И ничего не было в нём отвратительного и страшного, просто вместе с привычкой чистить перед сном зубы и смывать макияж, нужно выработать в себе еще иммунитет к дурацким надеждам. Наряду с привычкой к унижениям и отсутствием брезгливости, это сделает меня совершенной проституткой, которой я давным-давно надумала стать. И тупо рубить капусту, пока еще молода…

Мне снились пуритане, такие, какими изображают их картины в Нэшнэл Гэлэри, суровые мужчины и женщины в чёрном, подчинившие полмира своей железной воле, идущие на смерть без страха, а на ложе любви — без трепета и страсти. Во сне я говорила Даниэлю, что род мой ведется от полян и древлян, причём насчитывает он полторы тысячи лет оседлой жизни, а не какие–то жалкие триста. Даниэль соглашался со мной — мы гуляли по моему родному Полесску, я показывала места, где играла маленькой девочкой, а ему, сентиментальному американцу, вовсе не было скучно, он обнимал мою талию, целовал меня, нисколько не смущаясь взглядами прохожих, будто бы и не был никаким пуританином. Мы встретили Потапа, который почему–то хромал, как Джон Сильвер, и я поняла, что у него протез вместо одной ноги.

— Ты мне висишь в десять штук, Бурёнка, — недобро сказал Потап.

— Это почему же?

— Если не заплатишь, твой заокеанский лох узнает, кто ты и чем занималась по жизни.

Во сне мне стало неуютно и страшно, мы убегали от Потапа в лес, и там я вновь и вновь рассказывала Даниэлю, как получилось то, что получилось. Подыскивала объяснения, оправдания, плакала и даже клялась, что больше никогда-никогда…

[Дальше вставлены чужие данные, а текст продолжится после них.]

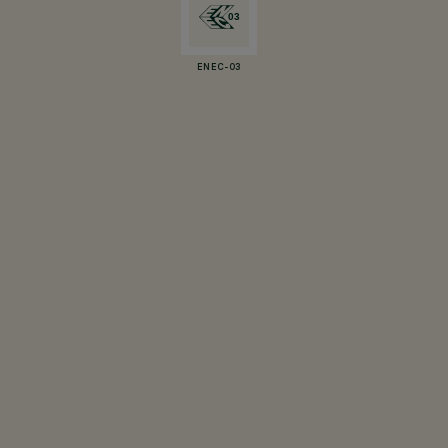
ENEC-03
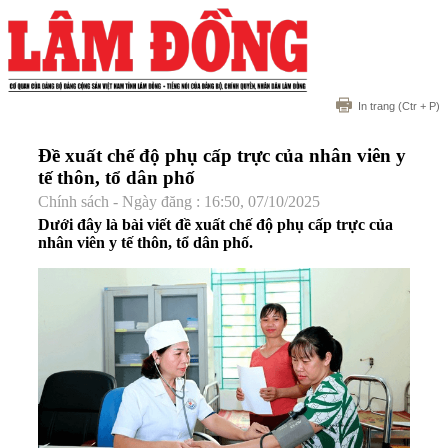
In trang
(Ctr + P)
Đề xuất chế độ phụ cấp trực của nhân viên y
tế thôn, tổ dân phố
Chính sách - Ngày đăng : 16:50, 07/10/2025
Dưới đây là bài viết đề xuất chế độ phụ cấp trực của
nhân viên y tế thôn, tổ dân phố.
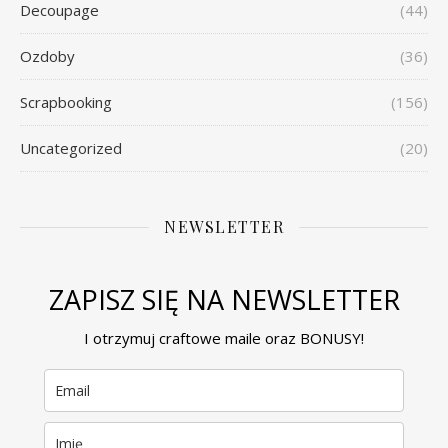
Decoupage
(44)
Ozdoby
(36)
Scrapbooking
(156)
Uncategorized
(20)
NEWSLETTER
ZAPISZ SIĘ NA NEWSLETTER
I otrzymuj craftowe maile oraz BONUSY!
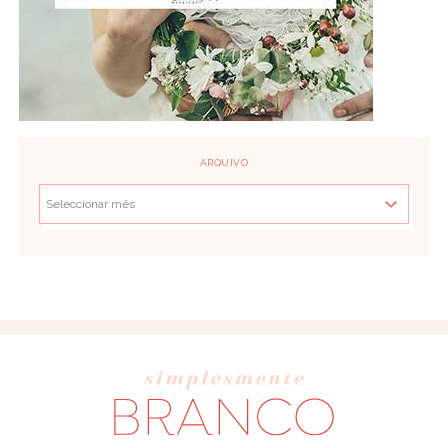
ARQUIVO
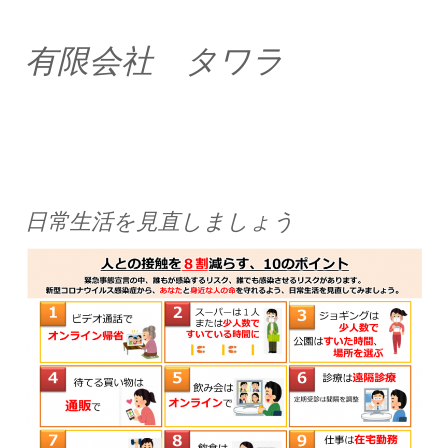
有限会社 タワラ
日常生活を見直しましょう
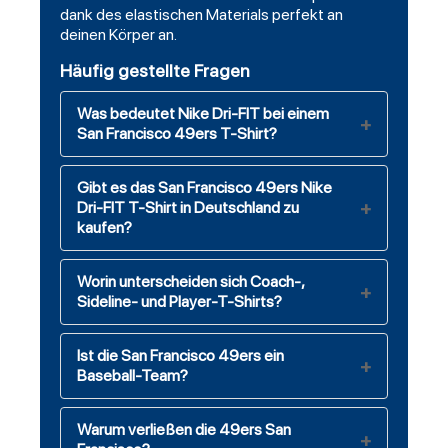
dank des elastischen Materials perfekt an
deinen Körper an.
Häufig gestellte Fragen
Was bedeutet Nike Dri-FIT bei einem
San Francisco 49ers T-Shirt?
Gibt es das San Francisco 49ers Nike
Dri-FIT T-Shirt in Deutschland zu
kaufen?
Worin unterscheiden sich Coach-,
Sideline- und Player-T-Shirts?
Ist die San Francisco 49ers ein
Baseball-Team?
Warum verließen die 49ers San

— Не плачь, не надо, — говорил Даниэль во сне.

— Не надо, не плачь, — сказал Даниэль, — скажи лучше, тебе не противна мысль о том, что у тебя больше не будет других мужчин?

— А ты поверишь?

— Нет.

— У меня никогда не будет другого мужчины.

— Пока смерть не разлучит нас.

— Пока смерть не разлучит нас.

Смерть.

Я помнила, что не включала телевизор, и поэтому не раскрывала глаза, соображая, как мне себя вести. Но голос комментатора звучал как–то необычно, и я стала прислушиваться. Широко раскрыла глаза, села на постели, этого было слишком много для меня, да и для Даниэля тоже: мы взялись за руки, как малые дети, и глядели на пассажирские самолёты, которые врезаются в башни-близнецы Манхэттена. Я понимала, что для него это все равно, что для меня, допустим, бомбардировка Полесска.